10:29Saudade e saudosismo

por Tostão

Nesta semana, me disseram que existe na internet algo parecido com “você pergunta, Tostão responde”. Quem me conhece tem certeza de que não sou eu. Espero que as respostas sejam mais interessantes que as que eu daria.

Escrevo apenas para jornais impressos. Não tenho blog, Twitter, Facebook, Instagram, Whatsapp. Nem sequer tenho smartphone.

Uso celular apenas para fazer e receber ligações. Ainda uso caneta, agenda de papel, leio livros com prazer, falo ao telefone ao invés de enviar mensagens escritas, vou à banca para comprar jornais, converso pessoalmente ou por telefone com a gerente para resolver minhas necessidades bancárias e muitas outras coisas que, progressivamente, se tornam obsoletas. Estou perdido no tempo.

Não pense que acho charmoso e que tenho orgulho disso. Com frequência, recebo mensagens para trocar meu celular. Qualquer dia, vão dizer para jogá-lo no lixo e que, se eu não jogar, serei expulso do mundo. A pressão é cada dia maior.

Não associe essa minha resistência ao saudosismo. Sou fascinado pela ciência e pelo conhecimento. Mantenho uma distância, mas admiro esse novo mundo. A internet é um dos fatos mais marcantes e revolucionários da história da civilização humana.

Atualizo-me sobre tudo o que acontece, no futebol, no país e no mundo, pelos noticiários da TV, que filtram todas as informações úteis e inúteis que surgem na internet. Além disso, vejo, diariamente, partidas de futebol, na íntegra, do Brasil e de todo o mundo. Tiro minhas conclusões. Conhecimento não é apenas informação. É também observação.

Não sou saudosista, modernista nem futurista. Não há solução sem conhecimento, mas não me iludo que a ciência explique tudo e que tudo o que acontece em um jogo de futebol é decorrente de estratégias. A vida e o futebol se passam também nas entrelinhas, nos acasos, no não dito e no imponderável.

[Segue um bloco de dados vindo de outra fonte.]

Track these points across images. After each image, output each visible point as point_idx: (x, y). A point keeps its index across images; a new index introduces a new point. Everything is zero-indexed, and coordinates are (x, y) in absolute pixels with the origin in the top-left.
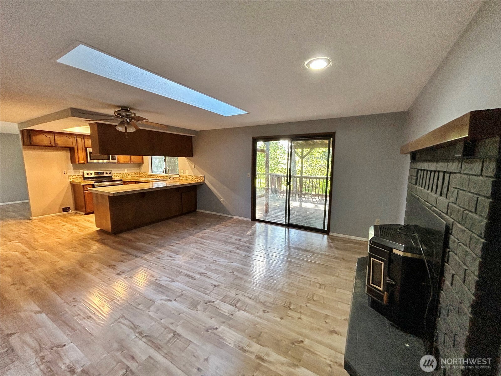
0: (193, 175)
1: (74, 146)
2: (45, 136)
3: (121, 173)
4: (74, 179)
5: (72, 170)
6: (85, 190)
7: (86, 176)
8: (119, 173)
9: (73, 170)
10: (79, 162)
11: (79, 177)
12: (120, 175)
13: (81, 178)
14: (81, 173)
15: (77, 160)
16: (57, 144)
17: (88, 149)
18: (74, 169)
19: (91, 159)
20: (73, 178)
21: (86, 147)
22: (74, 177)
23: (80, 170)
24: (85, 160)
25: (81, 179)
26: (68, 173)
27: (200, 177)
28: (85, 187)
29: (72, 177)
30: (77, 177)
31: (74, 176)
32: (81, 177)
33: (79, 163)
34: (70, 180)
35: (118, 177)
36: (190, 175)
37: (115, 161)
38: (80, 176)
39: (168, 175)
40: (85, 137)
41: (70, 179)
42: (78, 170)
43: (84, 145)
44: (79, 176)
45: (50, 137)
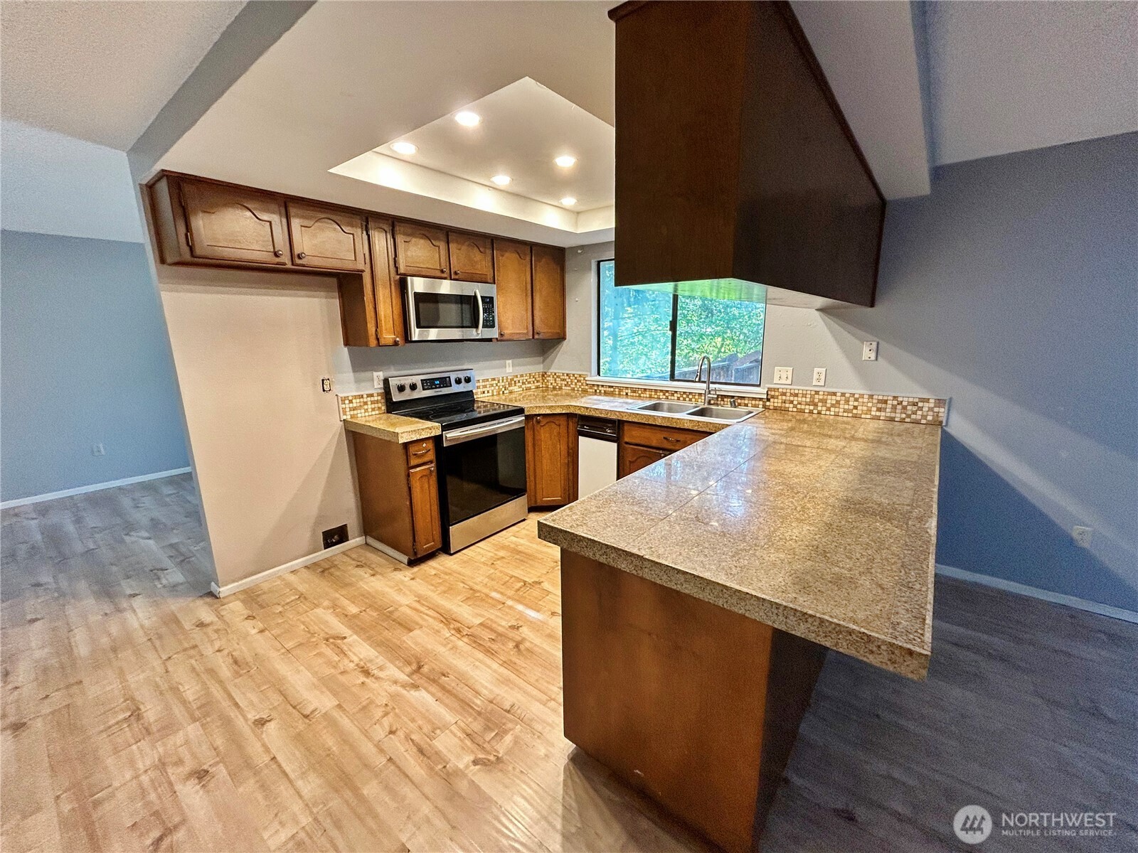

Os saudosistas falam que o futebol brasileiro precisa voltar à sua essência, como nos anos 1960. O futebol e o mundo mudaram. Temos de aprender com o passado, porém, sem repeti-lo. É preciso separar a nostalgia, a saudade, um delicioso sentimento sem o qual não sobrevivemos, do saudosismo de achar que, “no meu tempo”, tudo era melhor. O tempo passa ou somos nós que passamos?

Por outro lado, existem os modernistas, que não são, necessariamente, pessoas jovens, que se referem ao passado com o enorme distanciamento, às vezes, desprezo, do tipo: “isso é coisa de outra época”, como se houvesse uma completa ruptura e um Fla x Flu entre os saudosistas e os modernistas.

Não há nenhum momento em que aconteça essa divisão. O presente é continuação do passado.

Por causa da globalização, do grande número de jogadores de países diferentes espalhados pelo mundo, há pouca variação de estilo, de estratégia, a não ser as particularidades de cada clube, de cada país e de cada continente.

A técnica, individual e coletiva, a lucidez para tomar decisões, o planejamento, a estratégia e as condições físicas e emocionais passaram a ser mais decisivas que a habilidade e a improvisação, características do futebol brasileiro dos anos 1960. É preciso recuperar a fantasia, a imaginação e o talento individual, porém, com disciplina e organização tática.